* **Exercise goal**: Begin at the line that has "family: Araneidae" and stop after the line that has "genus: Acacia". Give only those lines of the material again, with "common name" replaced by "vernacular name" and everything else unchanged.

* **Dataset content**:
+ + + + +
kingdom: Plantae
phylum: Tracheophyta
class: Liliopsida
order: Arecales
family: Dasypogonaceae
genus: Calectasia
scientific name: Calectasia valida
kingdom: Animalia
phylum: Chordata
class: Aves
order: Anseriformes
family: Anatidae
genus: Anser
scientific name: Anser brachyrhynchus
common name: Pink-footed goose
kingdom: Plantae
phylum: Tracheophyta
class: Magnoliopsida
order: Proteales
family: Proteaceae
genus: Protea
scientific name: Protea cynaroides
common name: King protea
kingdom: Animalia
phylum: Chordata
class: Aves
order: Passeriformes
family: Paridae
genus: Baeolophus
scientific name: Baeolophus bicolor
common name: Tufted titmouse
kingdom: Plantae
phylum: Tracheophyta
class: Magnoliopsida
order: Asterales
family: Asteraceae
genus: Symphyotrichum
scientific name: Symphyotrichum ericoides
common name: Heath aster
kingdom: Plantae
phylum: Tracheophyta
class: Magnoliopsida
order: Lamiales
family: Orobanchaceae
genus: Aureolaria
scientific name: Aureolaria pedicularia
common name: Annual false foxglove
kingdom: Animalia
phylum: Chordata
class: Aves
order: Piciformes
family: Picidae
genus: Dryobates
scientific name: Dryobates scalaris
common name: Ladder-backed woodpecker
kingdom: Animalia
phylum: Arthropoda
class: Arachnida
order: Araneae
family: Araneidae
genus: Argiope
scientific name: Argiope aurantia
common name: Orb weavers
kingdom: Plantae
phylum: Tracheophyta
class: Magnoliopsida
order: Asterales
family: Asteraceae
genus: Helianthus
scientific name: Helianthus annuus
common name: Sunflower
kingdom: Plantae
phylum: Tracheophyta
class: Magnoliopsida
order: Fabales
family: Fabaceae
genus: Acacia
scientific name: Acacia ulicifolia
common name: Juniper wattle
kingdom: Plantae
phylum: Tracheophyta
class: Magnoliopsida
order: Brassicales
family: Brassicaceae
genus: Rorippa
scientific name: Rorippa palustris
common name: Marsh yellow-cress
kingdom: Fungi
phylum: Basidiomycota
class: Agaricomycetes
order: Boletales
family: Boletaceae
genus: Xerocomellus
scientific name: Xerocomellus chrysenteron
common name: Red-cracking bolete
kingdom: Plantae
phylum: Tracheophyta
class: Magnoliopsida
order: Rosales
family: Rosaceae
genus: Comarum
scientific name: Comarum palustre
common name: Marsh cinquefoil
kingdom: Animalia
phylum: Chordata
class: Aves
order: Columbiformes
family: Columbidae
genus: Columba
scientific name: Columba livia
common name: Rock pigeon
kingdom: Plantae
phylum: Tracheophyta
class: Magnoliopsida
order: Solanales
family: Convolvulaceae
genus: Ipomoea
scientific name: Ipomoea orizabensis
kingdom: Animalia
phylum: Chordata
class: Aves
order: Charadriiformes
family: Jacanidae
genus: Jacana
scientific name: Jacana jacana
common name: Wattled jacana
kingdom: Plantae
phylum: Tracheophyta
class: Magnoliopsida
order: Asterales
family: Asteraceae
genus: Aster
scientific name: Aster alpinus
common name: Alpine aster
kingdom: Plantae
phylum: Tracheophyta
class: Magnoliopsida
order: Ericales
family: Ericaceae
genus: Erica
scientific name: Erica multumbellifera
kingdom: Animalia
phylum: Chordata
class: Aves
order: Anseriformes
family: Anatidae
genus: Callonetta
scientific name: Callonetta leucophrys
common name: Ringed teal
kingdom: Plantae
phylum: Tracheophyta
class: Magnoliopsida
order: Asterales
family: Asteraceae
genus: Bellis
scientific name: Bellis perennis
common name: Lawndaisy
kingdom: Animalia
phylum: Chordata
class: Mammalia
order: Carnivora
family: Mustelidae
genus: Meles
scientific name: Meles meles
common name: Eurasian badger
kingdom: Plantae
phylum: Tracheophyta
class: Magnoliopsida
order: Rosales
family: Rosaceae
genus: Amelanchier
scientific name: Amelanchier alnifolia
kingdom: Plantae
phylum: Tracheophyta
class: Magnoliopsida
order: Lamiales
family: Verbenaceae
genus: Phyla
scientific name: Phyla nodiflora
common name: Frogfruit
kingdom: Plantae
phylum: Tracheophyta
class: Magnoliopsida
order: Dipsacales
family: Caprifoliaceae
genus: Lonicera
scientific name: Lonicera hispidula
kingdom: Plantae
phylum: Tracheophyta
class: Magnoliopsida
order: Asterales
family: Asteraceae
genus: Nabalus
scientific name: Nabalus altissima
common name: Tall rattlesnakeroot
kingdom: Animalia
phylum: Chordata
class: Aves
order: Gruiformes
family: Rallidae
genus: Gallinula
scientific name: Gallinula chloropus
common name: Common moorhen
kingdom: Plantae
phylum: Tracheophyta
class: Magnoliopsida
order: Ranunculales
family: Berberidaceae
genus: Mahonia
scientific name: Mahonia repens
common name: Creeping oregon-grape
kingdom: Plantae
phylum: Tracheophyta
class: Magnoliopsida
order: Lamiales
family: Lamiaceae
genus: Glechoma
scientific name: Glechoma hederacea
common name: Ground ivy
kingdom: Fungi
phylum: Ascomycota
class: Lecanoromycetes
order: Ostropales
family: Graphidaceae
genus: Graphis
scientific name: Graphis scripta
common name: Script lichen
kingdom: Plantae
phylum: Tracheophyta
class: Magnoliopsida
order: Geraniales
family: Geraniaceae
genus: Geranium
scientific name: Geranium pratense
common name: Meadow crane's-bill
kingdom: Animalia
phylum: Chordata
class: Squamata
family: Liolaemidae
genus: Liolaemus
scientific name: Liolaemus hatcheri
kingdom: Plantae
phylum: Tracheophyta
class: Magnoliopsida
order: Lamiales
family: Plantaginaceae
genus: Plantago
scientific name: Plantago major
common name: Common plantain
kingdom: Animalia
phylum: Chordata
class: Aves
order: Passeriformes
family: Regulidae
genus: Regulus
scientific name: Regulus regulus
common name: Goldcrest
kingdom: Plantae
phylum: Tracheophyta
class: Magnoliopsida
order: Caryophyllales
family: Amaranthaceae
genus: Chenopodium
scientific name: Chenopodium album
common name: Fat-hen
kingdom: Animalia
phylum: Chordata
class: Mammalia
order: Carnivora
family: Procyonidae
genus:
+ + + + +
* **Reply**:
family: Araneidae
genus: Argiope
scientific name: Argiope aurantia
vernacular name: Orb weavers
kingdom: Plantae
phylum: Tracheophyta
class: Magnoliopsida
order: Asterales
family: Asteraceae
genus: Helianthus
scientific name: Helianthus annuus
vernacular name: Sunflower
kingdom: Plantae
phylum: Tracheophyta
class: Magnoliopsida
order: Fabales
family: Fabaceae
genus: Acacia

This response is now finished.